On ne refera pas le parcours de ce combattant de la Série B, on le connaît tous. Pour changer un peu des hommages habituels trouvables en ces pages où l’on revient sur les moments forts de la filmographie des défunts de la semaine, je vais me permettre une petite anecdote personnelle. Car si je ne verserai aucune larme suite à la perte de Stuart Gordon, personnalité sympathique mais à la retraite depuis quelques années déjà et dont, pour être tout à fait francs, on n’espérait plus le retour sur Toxic Crypt, sa disparition me rappelle que mon enfance s’éloigne encore un peu plus. Gordon, par chez moi, ce sera toujours les jaquettes des VHS de Dolls et Re-Animator, certainement celles qui firent le plus trembler le petit Rigs à leur seule vision. Celle de Dolls tout particulièrement, avec sa poupée qui vous regardait en même temps que vous la scrutiez, un artwork particulièrement glauque, et le souvenir de mon troisième film d’horreur (les premiers étaient Les Griffes de la Nuit et sa suite directe), vu un mercredi après-midi, soit une demi-journée d’école en Belgique, sans comprendre tout ce qu’il se passait à l’écran. Ce qui reste certain, c’est que ce gros ours en peluche soudain meurtrier me marqua sacrément… Si les jouets diaboliques me faisaient de l’effet, Jeffrey Combs n’était pas en reste : tout comme les jeux pour enfants, il me paraissait improbable qu’un docteur soit maléfique. Mon père l’était (docteur hein, pas maléfique), et la profession a pour but d’aider autrui, non ? Alors voir cette blouse blanche à lunettes, sa seringue verdâtre en main, devant une tête décapitée faisait travailler une imagination désormais bâtie sur les interdits. Un dimanche après-midi, juste avant d’aller chez mes grands-parents maternels, alors que je ne devais pas avoir plus de dix ou onze ans, mon père me proposa qu’on mate Re-Animator. Inutile de dire que deux heures plus tard, alors que je parcourais les champs de Wallonie, mon esprit était tout aux cunnilingus d’outre-tombe et aux chats écrasés mais toujours bien vivaces…

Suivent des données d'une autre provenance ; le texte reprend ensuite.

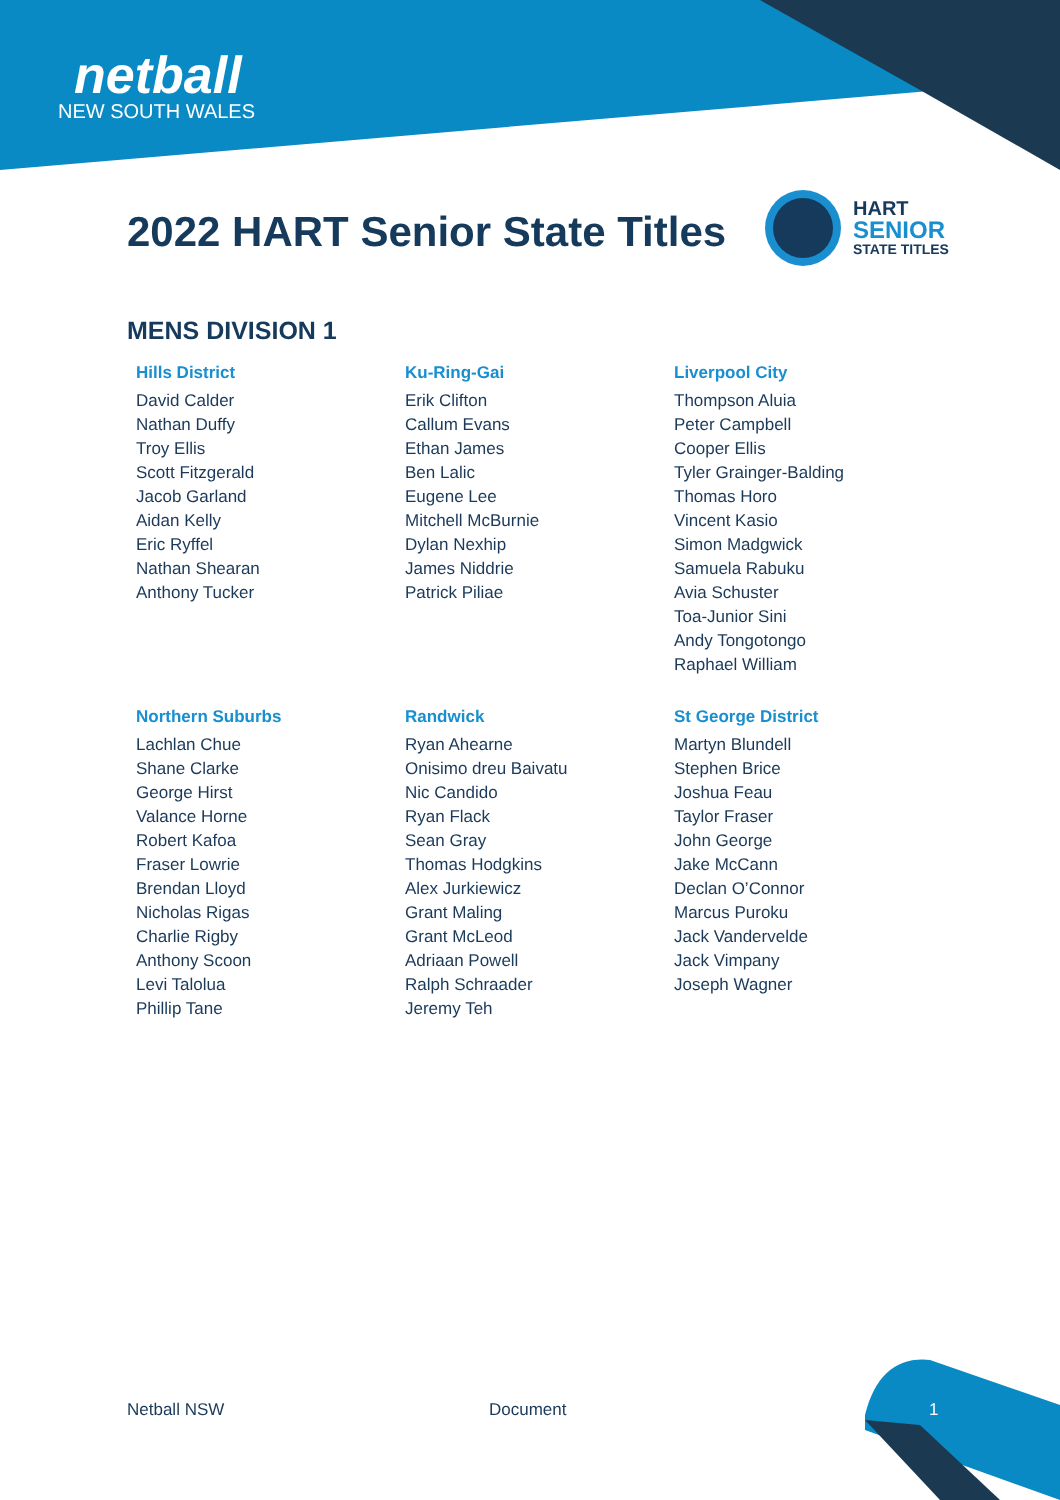netball
NEW SOUTH WALES
2022 HART Senior State Titles
HART
SENIOR
STATE TITLES
MENS DIVISION 1
Hills District
David Calder
Nathan Duffy
Troy Ellis
Scott Fitzgerald
Jacob Garland
Aidan Kelly
Eric Ryffel
Nathan Shearan
Anthony Tucker
Ku-Ring-Gai
Erik Clifton
Callum Evans
Ethan James
Ben Lalic
Eugene Lee
Mitchell McBurnie
Dylan Nexhip
James Niddrie
Patrick Piliae
Liverpool City
Thompson Aluia
Peter Campbell
Cooper Ellis
Tyler Grainger-Balding
Thomas Horo
Vincent Kasio
Simon Madgwick
Samuela Rabuku
Avia Schuster
Toa-Junior Sini
Andy Tongotongo
Raphael William
Northern Suburbs
Lachlan Chue
Shane Clarke
George Hirst
Valance Horne
Robert Kafoa
Fraser Lowrie
Brendan Lloyd
Nicholas Rigas
Charlie Rigby
Anthony Scoon
Levi Talolua
Phillip Tane
Randwick
Ryan Ahearne
Onisimo dreu Baivatu
Nic Candido
Ryan Flack
Sean Gray
Thomas Hodgkins
Alex Jurkiewicz
Grant Maling
Grant McLeod
Adriaan Powell
Ralph Schraader
Jeremy Teh
St George District
Martyn Blundell
Stephen Brice
Joshua Feau
Taylor Fraser
John George
Jake McCann
Declan O’Connor
Marcus Puroku
Jack Vandervelde
Jack Vimpany
Joseph Wagner
Netball NSW Document 1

Du chemin, j’en fis avec le bon Stuart. Je croisai Christophe Lambert dans une forteresse futuriste, je fis connaissance avec le freak du château sombre, avec ces bestioles d’une autre dimension encore passionnées (on les comprend) par la plastique de Barbara Crampton, je nageai avec un dieu lovecraftien dans les eaux d’Espagne, je fouettai du fessier sous le pendule de l’inquisition et je fus témoin de la dure vie d’un homme encastré dans un pare-brise. Des bons moments, certains plus que d’autres (Stuck survit difficilement aux visions répétées), mais le plus souvent précieux, car pour certains familiaux. Merci pour tout ça, Stuart.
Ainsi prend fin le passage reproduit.